I’m usually very much in the Spartan camp on this subject. Audi alterem partem, “hear the other side” is a basic requirement of journalism and, I believe, of human interaction. People have the right to defend themselves when attacked.
I’m breaking my own rule today for two reasons. Firstly, because a cacophony of good men and true have already spoken in praise of the deceased and I feel obliged to speak on behalf of those who have not been given a platform. Secondly, because everything I mention here today has already been conveyed by me to the gentlemen in question while he was still with us, and I gave him opportunity to respond.
Kader Asmal is dead. By the time you read these words, the ANC veteran’s official funeral followed by his cremation will have taken place; this after parties across the political spectrum paid tribute to the former water affairs and education minister. Among these was Minister in the Presidency Trevor Manuel who told parliament “We celebrate the life of a comrade and friend whose adult life was marked by the pursuit of knowledge, in a commitment to lifelong learning, supported by evidence and in order to persuade.”
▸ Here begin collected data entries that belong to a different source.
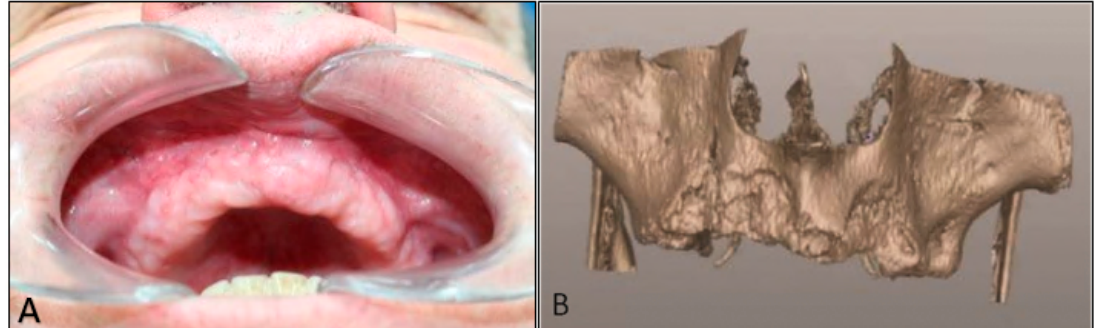
Figure 1. Initial situation of the pre-maxilla: ( A ) soft tissue of the edentulous area, ( B ) 3D CAD reconstruction of the upper jaw atrophy.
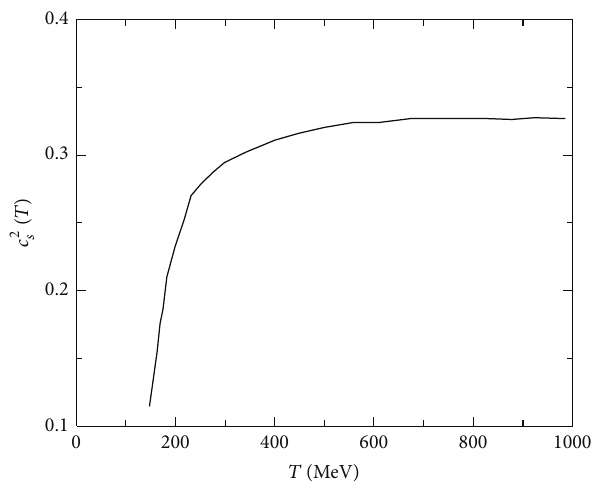
Figure 6: Velocity of sound squared as a function temperature [8]. used inputs from lattice QCD (LQCD) to minimize the model dependence of the results.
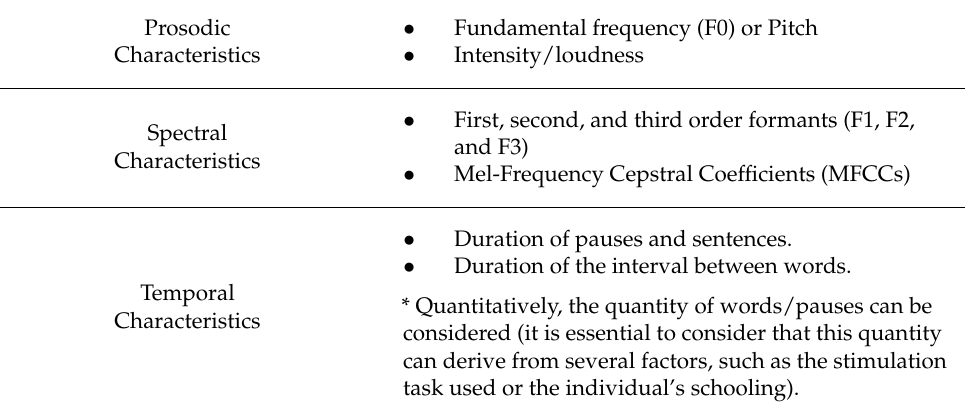
Table 3. Features with more influence on the identification of schizophrenia via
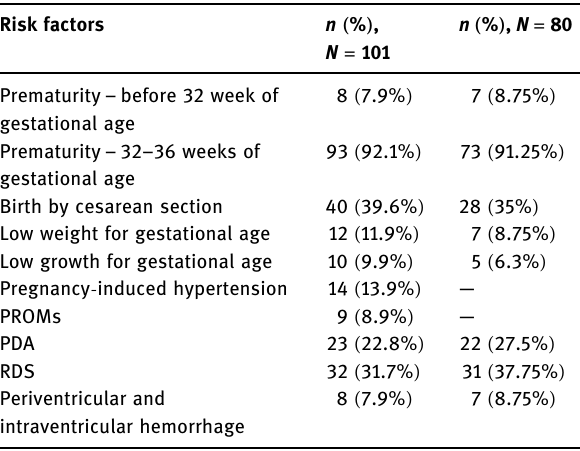
Table 1: Risk factors for neonatal sepsis Risk factors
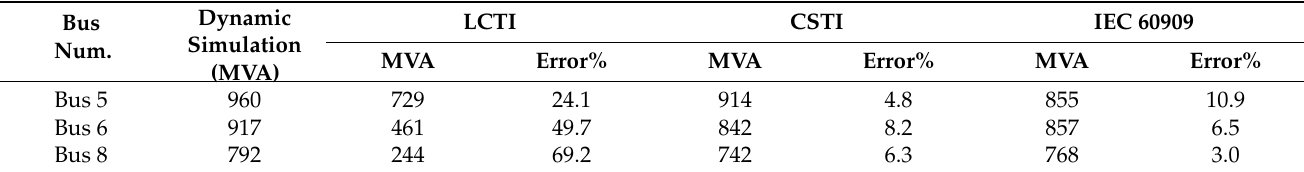
Table 6. Fault level MVA obtained in scenario two.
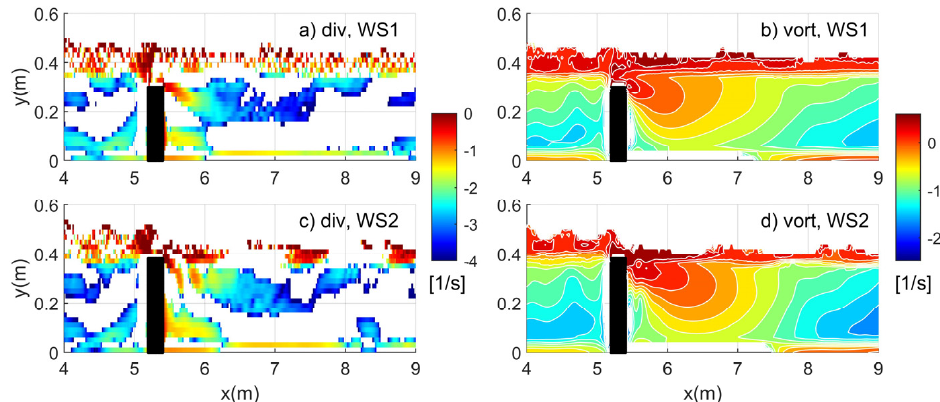
Figure 5. Divergence ( a , c ) and clockwise vorticity ( b , d ) in log scale for WS1 and WS2. The submerged structure is marked as black bars. The region of convergence in ( a , c ) and the counter-clockwise vorticity in ( b , d ) has no color. The legends indicate the log of divergence and convergence.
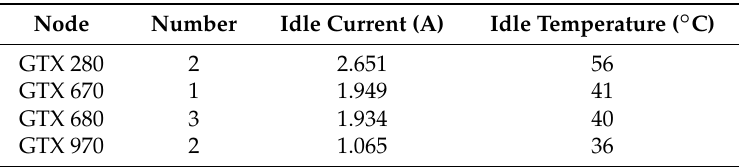
Table 4. GPU Cluster node configuration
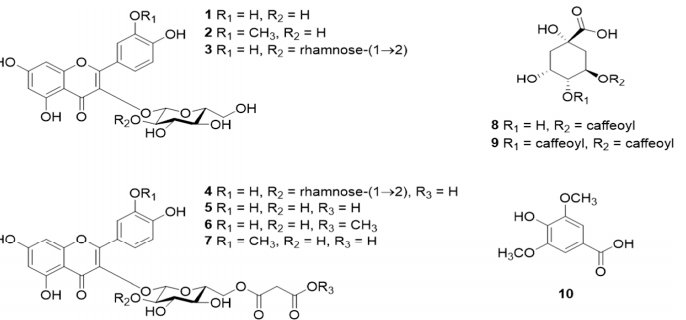
Figure 1. Chemical structures of constituents of CO. ( 1 ), isorhamnetin 3-O- β -glucoside ( 2 ), quercetin 3-O- β -neohesperidoside ( 3 ), quercetin 3-O-(2 ″ -O- α -rhamnosyl-6 ″ -O-malonyl)- β -glucoside ( 4 ), quercetin 3-O-(6 ″ -O-malonyl)- β -glucoside ( 5 ), quercetin 3-O-6 ″ -O-methyl malonyl)- β -glucoside ( 6 ), isorhamnetin 3-O-(6 ″ -O-malonyl)- β -glucoside ( 7 ), chlorogenic acid ( 8 ), 3,4-dica ff eoylquinic acid ( 9 ), and syringic acid ( 10 ). Adapted from [84] under Creative Commons CC BY license (CC BY 4.0) For the extraction of CO, numerous conventional and novel techniques are available. Conventional techniques used in past decades are hydrodistillation, solvent extraction, steam distillation, acid-catalyzed extraction, maceration, expression, and soxhlet extraction [85–89]. The most common solvents used in these processes are methanol, ethanol, acetone, and hexane. Here, due to the presence of high phenolic content, solvents with high polarity are employed; for example, 80% methanol, when used in the extraction process, leads to higher output in terms of the components yield [15,23,90]. Nevertheless, these conventional techniques are challenging because of prolonged extraction time, temperature, and pressure conditions. Here novel techniques such as ultrasound-assisted extraction, microwave-assisted hydrodistillation, microwave distillation, headspace solid- phase microextraction, and headspace–cold fi nger extraction come into the picture, which support numerous aspects such as enhanced extraction, in terms of yield and quality of extracts, and economical as well as ecological advantages [86,91–94]. 3. Therapeutic Applications of Calendula o ffi cinalis Many ailments have been treated with CO; a plant frequently used in homeopathic medicine. Additionally, it can be cytotoxic and inhibit tumor growth [95]. It functions as an antimicrobial [56,96], antioxidant [97], anti-in fl ammatory [89,98], antiseptic [99], anti- viral [89], hepatoprotective [56], and antidiabetic medicine [100]. It is also applied to the skin to treat various conditions, including in fl ammation of the skin, open wounds, and laceration wounds that bleed. Additionally, it is used to heal minor ailments such as razor burns and wind burns. The major parts of the CO plant and their therapeutic applications discussed in this review are represented in Figure 2 and Table 3.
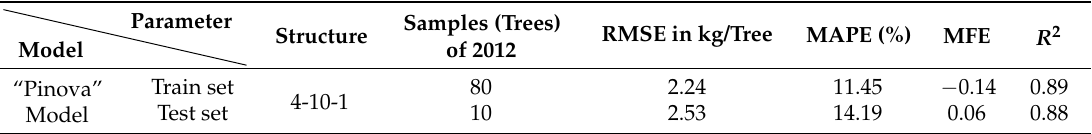
Table 7. The model structure and the evaluation of model performance which was developed based on samples of 2012 for cv. “Pinova”.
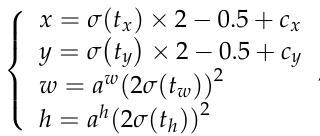
Figure 4. Structure of CBAM module.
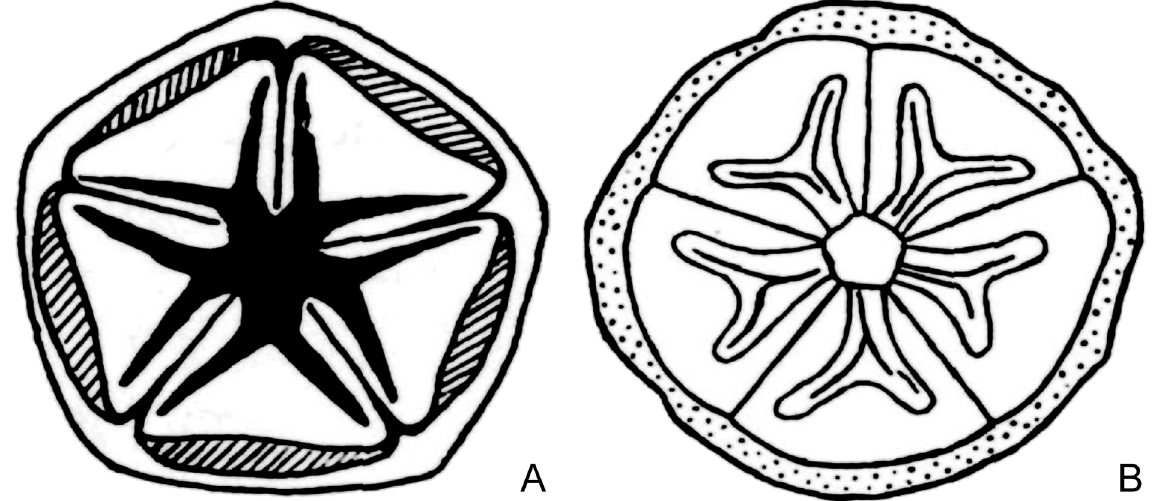
Fig. 4. Cross sections near aboral surface of radial circlet showing Y-shaped coelomic canals in the genus Discometra Gislèn, 1924. A . Discometra rhodanica (Fontannes, 1877). B . Discometra eggenburgensis (Schaffer, 1912). Modified from Sieverts-Doreck (1961) in which A was modified from Fontannes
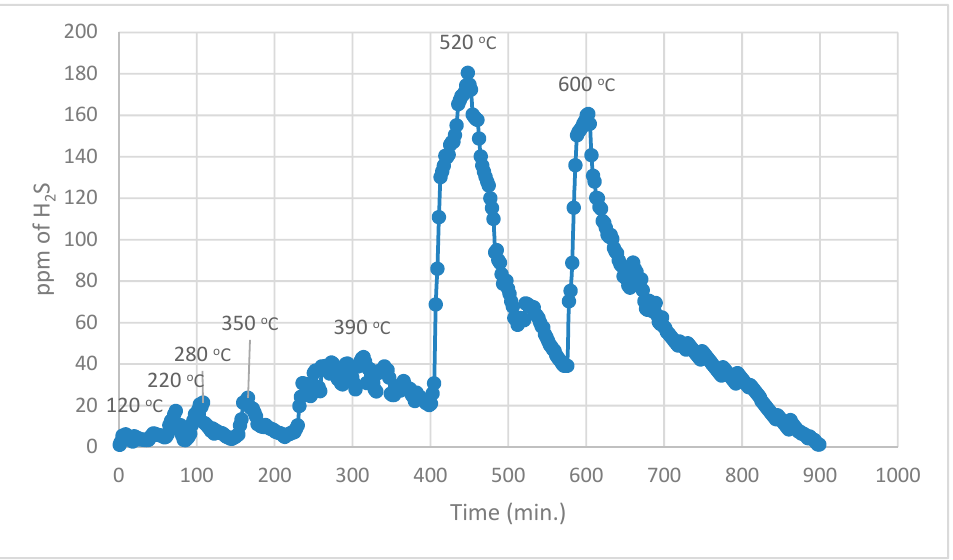
Figure 2. TPR of untreated harworth coal.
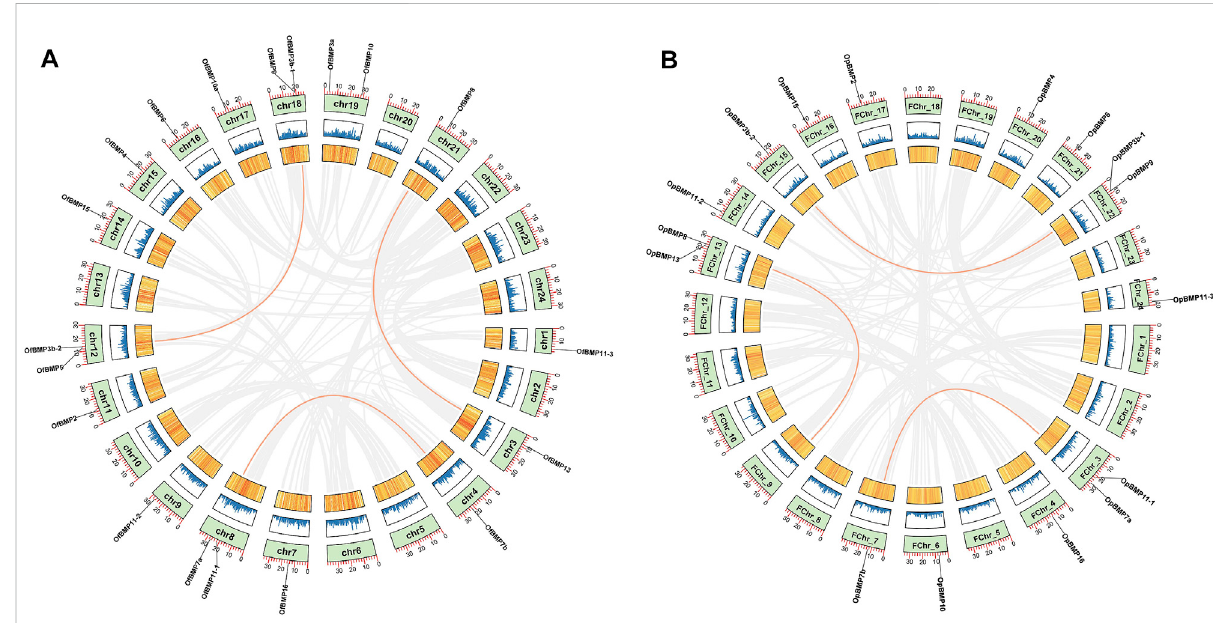
FIGURE 5 Chromosome localization and collinearity analysis of BMP genes in O. fasciatus and O. punctatus . (A) Represents O. fasciatus ; (B) represents O. punctatus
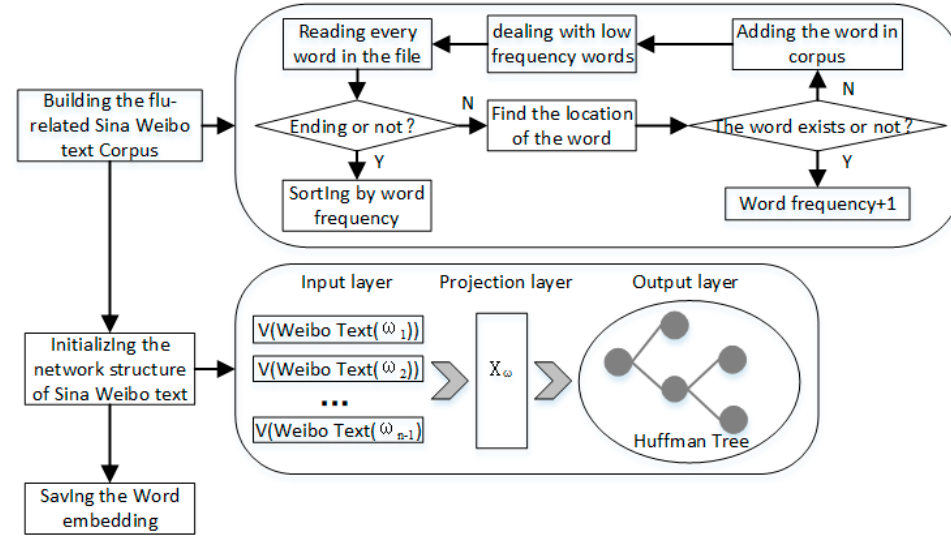
Figure 7. Word2vector Principles of Sina Weibo Text.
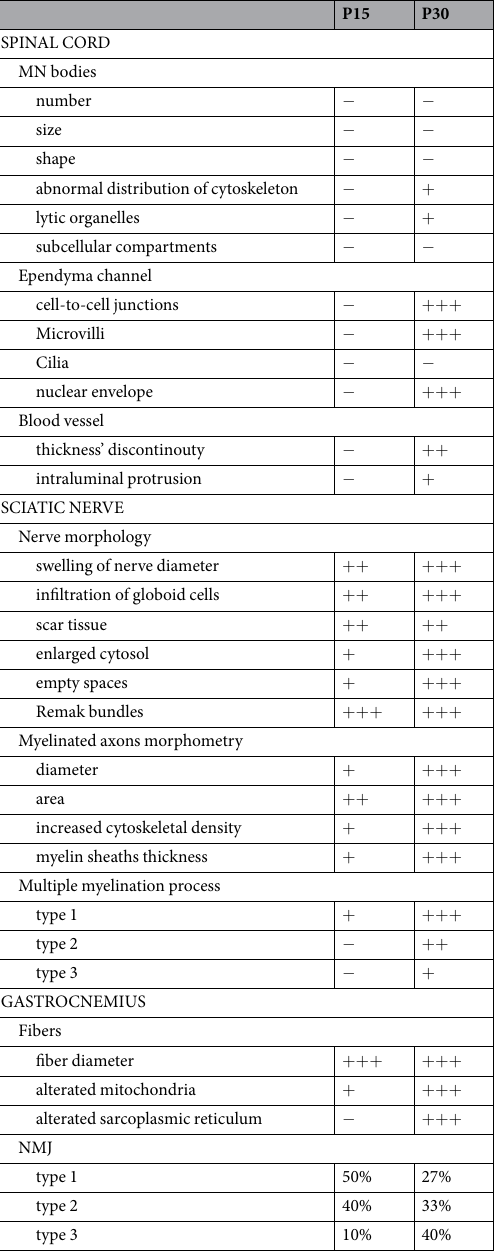
Table 1. Comparison between early and late pathological stages in the lower motor system of TWI mice compared with WT littermates ( − absence of signs; + mild differences; ++ medium differences; +++ severe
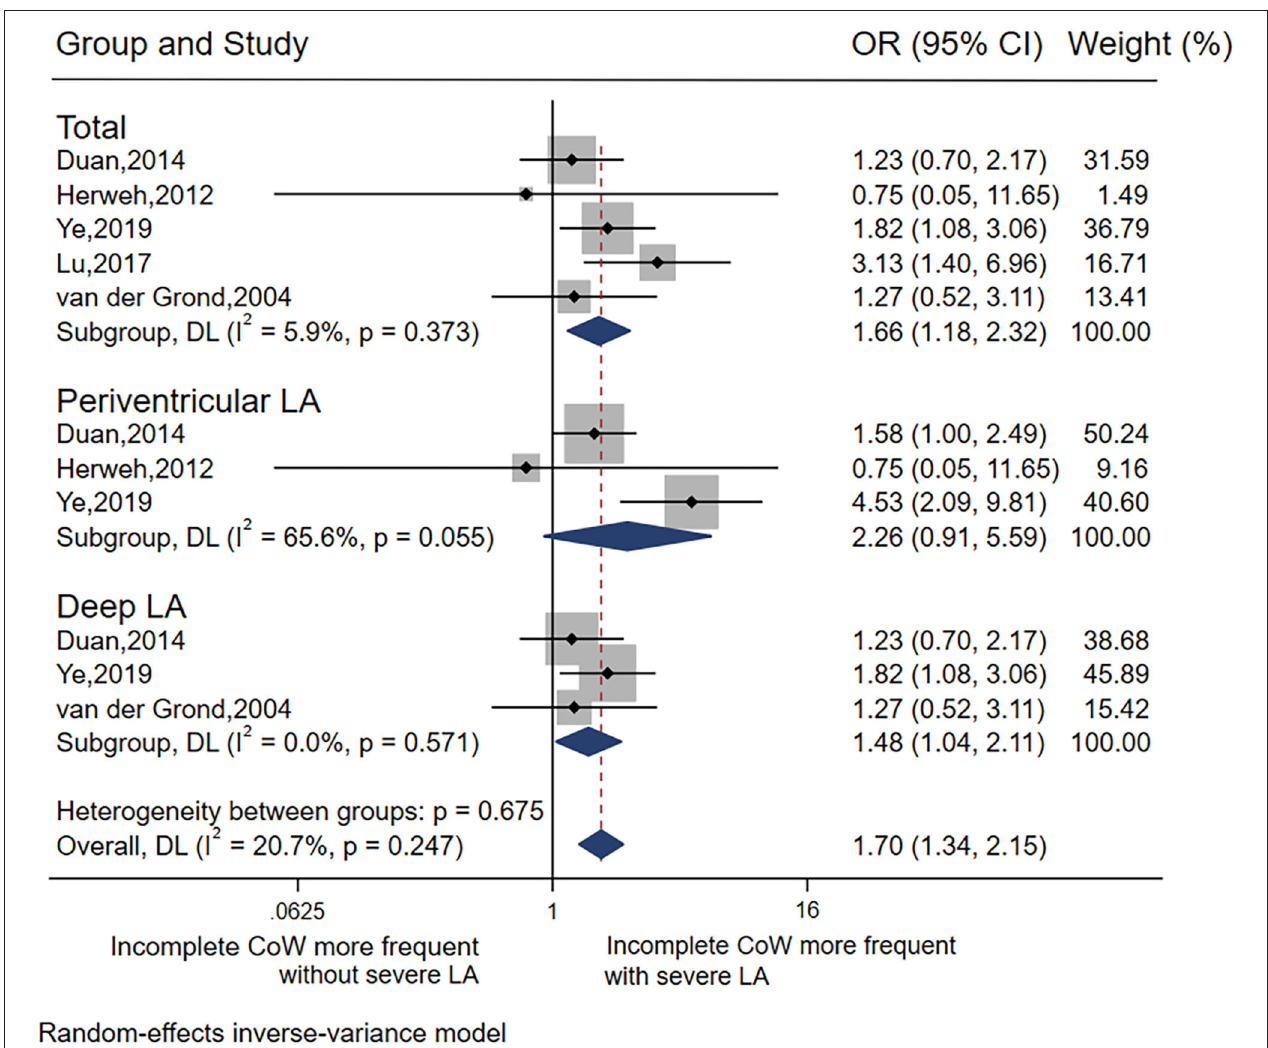
FIGURE 2 | Forest plot for the association between LA distribution and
Let us look then at the Diagnostic Report of the National Planning Commission headed by the same Minister Manuel which was released a fortnight before Asmal’s death. For those who have not had an opportunity to glance through it, I urge you to do so. It’s a document in the finest tradition of ANC political debate, identifying nine key areas where we are falling short as a nation. And one of those is the quality of our education. I quote:
“Efforts to raise the quality of education for poor children have largely failed. Apart from a small minority of black children who attend former white schools and a small minority of schools performing well in largely black areas, the quality of public education remains poor. Literacy and numeracy test scores are low by African and global standards, despite the fact that government spends about 6 percent of GDP on education and South Africa’s teachers are among the highest paid in the world (in purchasing power parity terms).”
What the report failed to add is that this state of our country’s education system was the direct result of steps taken by Kader Asmal as Minister of Education.
Asmal arbitrarily raised the minimum age for children to start school from 6 to 7 years; resulting in my daughter going into grade 1 a year later than I did as a child. The consequence is that matric pupils are now 18 years old, and legally independent. This means that parents cannot insist that they complete high school. Not surprisingly, 50 percent of those who dropout the schooling system do so post grade 11.
Asmal set about merging technikons with universities, failing to realise that there were good reasons why they were separate in the first place. The University of Durban-Westville, which under vice-chancellor Saths Cooper got its finances in order and did not raise fees, was merged with the University of Natal to create an unwieldy new monster called the University of Kwa-Zulu Natal with three campuses. The Rand Afrikaans University was merged with Technikon Witwatersrand into the University of Johannesburg resulting in 9 faculties spread over 5 campuses. None of these new institutions enjoy the credibility of their predecessors.
Asmal’s spearheaded the implementation of Outcomes Based Education. It took twelve years, coincidentally the time for my daughter to get to grade 12, for the ANC to finally realise that OBE was a disaster. I realised it long before. “Congratulations Kader,” I told him at our last meeting some five years ago. “You’ve succeeded where Verwoerd failed – you’ve turned black people into hewers of wood and drawers of water.” He huffed at me in his trademark style saying “Well, that’s your opinion”.
It remains my opinion. Go well, Kader. I thank you for writing the preamble to our constitution, but I cannot forgive you the creation of an unemployable lost generation.
- 1. Chilon's original was Greek, τὸν τεθνηκóτα μὴ κακολογεῖν (tòn tethnekóta mè kakologeîn, The Latin version dates to the Italian Renaissance, from the translation of Diogenes' Greek by humanist monk Ambrogio Traversari (Laertii Diogenis vitae et sententiae eorum qui in philosophia probati fuerunt, published 1433).